Provided material:

────────

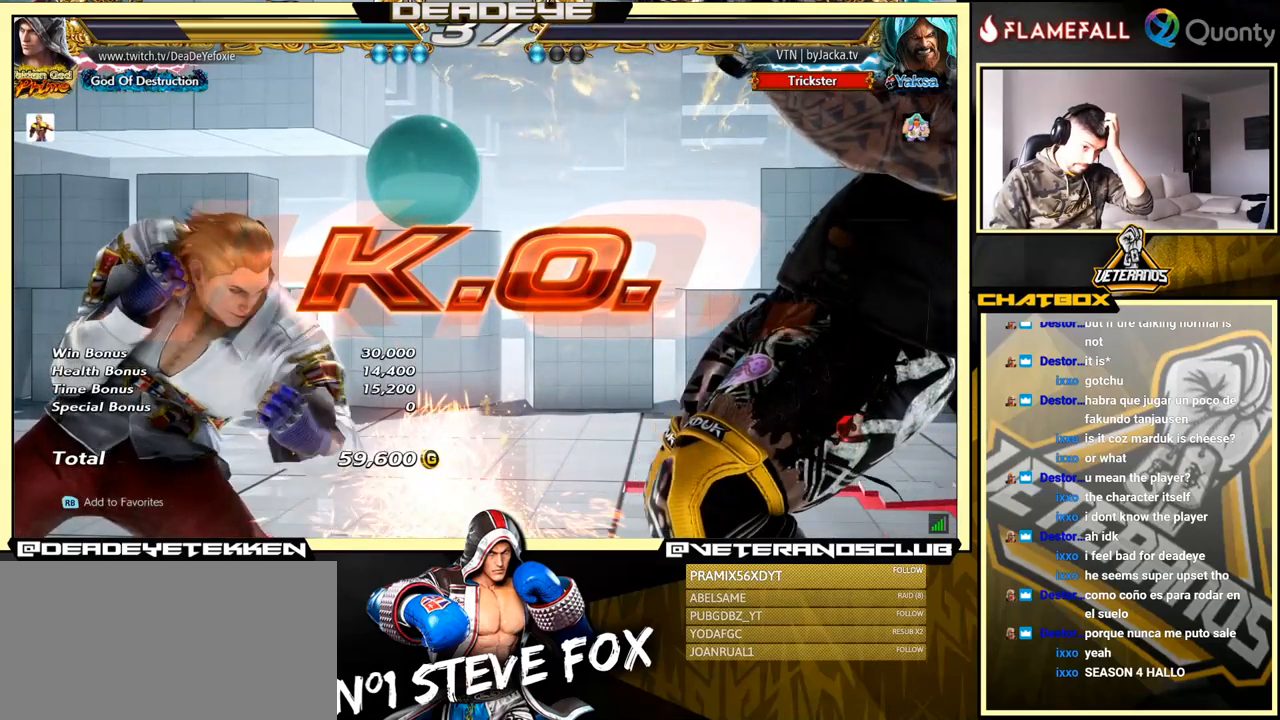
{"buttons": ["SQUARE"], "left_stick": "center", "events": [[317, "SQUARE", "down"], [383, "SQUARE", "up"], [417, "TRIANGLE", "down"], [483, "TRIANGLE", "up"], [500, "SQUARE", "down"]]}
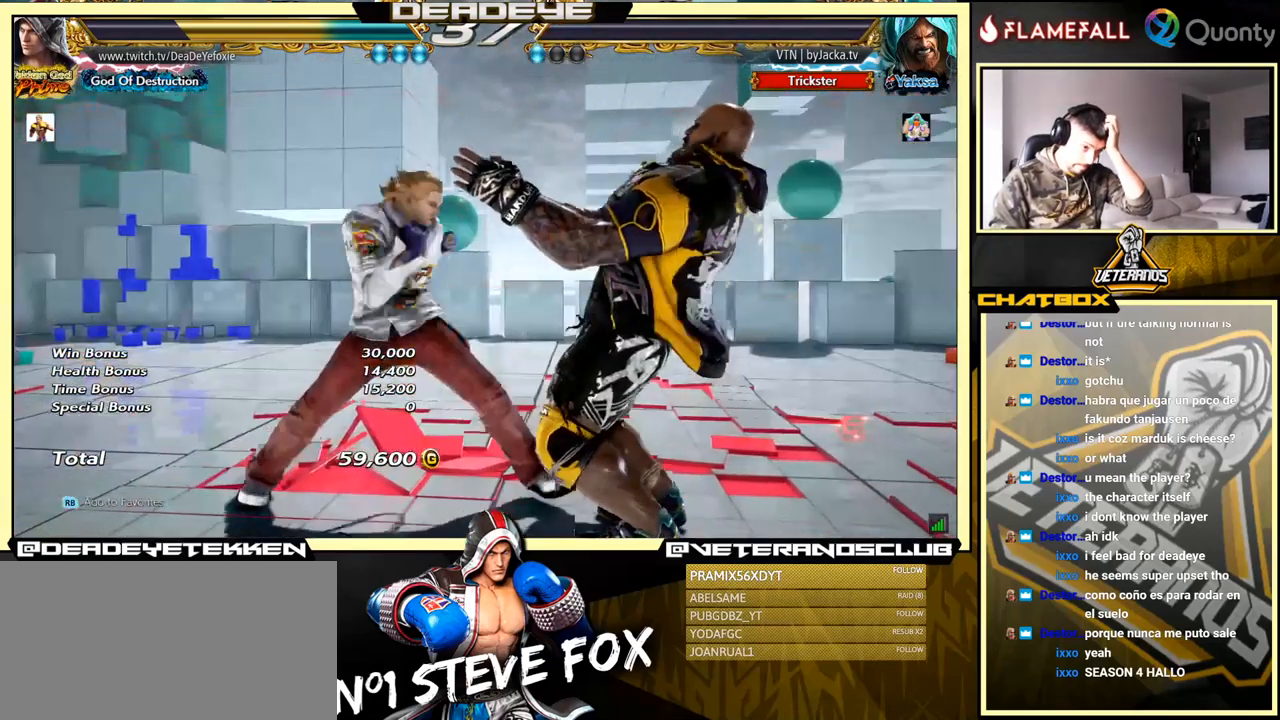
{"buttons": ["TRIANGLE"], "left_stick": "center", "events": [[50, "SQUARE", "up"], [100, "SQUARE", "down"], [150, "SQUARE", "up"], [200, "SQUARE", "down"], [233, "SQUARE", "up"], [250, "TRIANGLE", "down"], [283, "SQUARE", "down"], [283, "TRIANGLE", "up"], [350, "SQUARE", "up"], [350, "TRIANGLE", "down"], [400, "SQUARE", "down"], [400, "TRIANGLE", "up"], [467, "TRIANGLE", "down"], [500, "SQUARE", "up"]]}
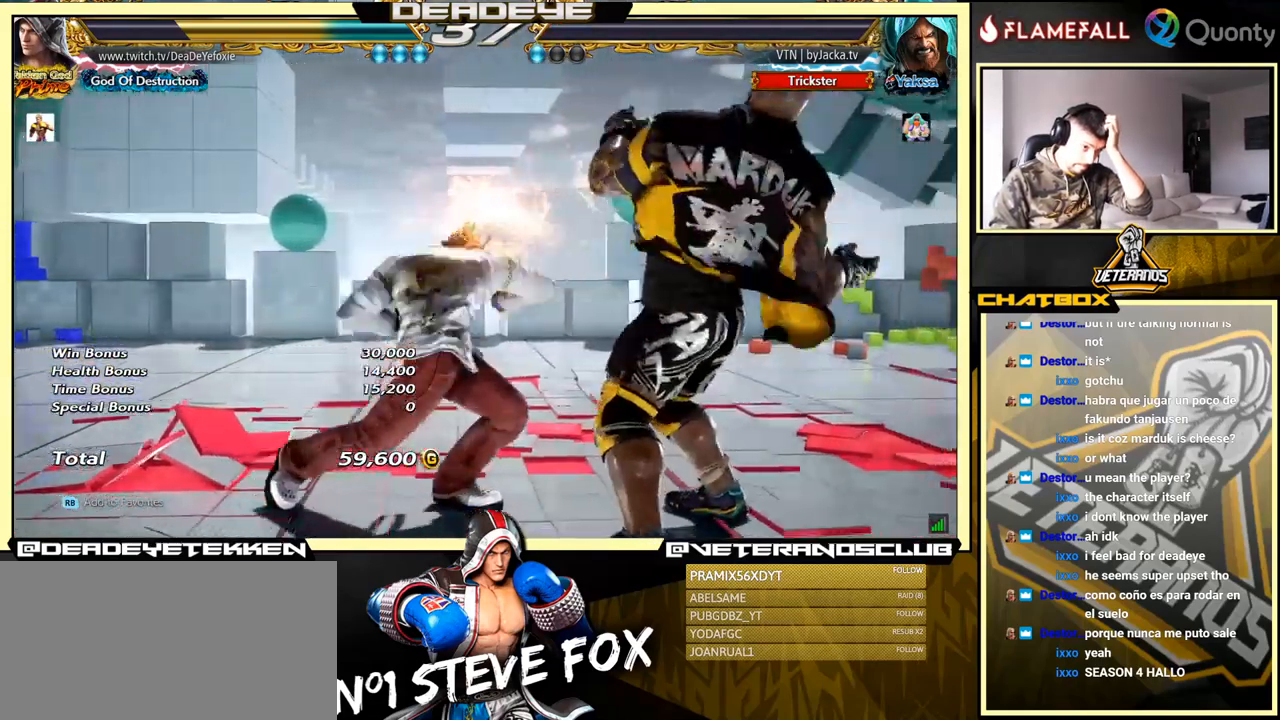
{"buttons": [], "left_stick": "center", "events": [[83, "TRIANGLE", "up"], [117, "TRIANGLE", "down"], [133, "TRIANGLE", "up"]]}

────────

The full listing must come back exactly as written, with its pictures left out.

Answer area:
{"buttons": ["SQUARE"], "left_stick": "center", "events": [[317, "SQUARE", "down"], [383, "SQUARE", "up"], [417, "TRIANGLE", "down"], [483, "TRIANGLE", "up"], [500, "SQUARE", "down"]]}
{"buttons": ["TRIANGLE"], "left_stick": "center", "events": [[50, "SQUARE", "up"], [100, "SQUARE", "down"], [150, "SQUARE", "up"], [200, "SQUARE", "down"], [233, "SQUARE", "up"], [250, "TRIANGLE", "down"], [283, "SQUARE", "down"], [283, "TRIANGLE", "up"], [350, "SQUARE", "up"], [350, "TRIANGLE", "down"], [400, "SQUARE", "down"], [400, "TRIANGLE", "up"], [467, "TRIANGLE", "down"], [500, "SQUARE", "up"]]}
{"buttons": [], "left_stick": "center", "events": [[83, "TRIANGLE", "up"], [117, "TRIANGLE", "down"], [133, "TRIANGLE", "up"]]}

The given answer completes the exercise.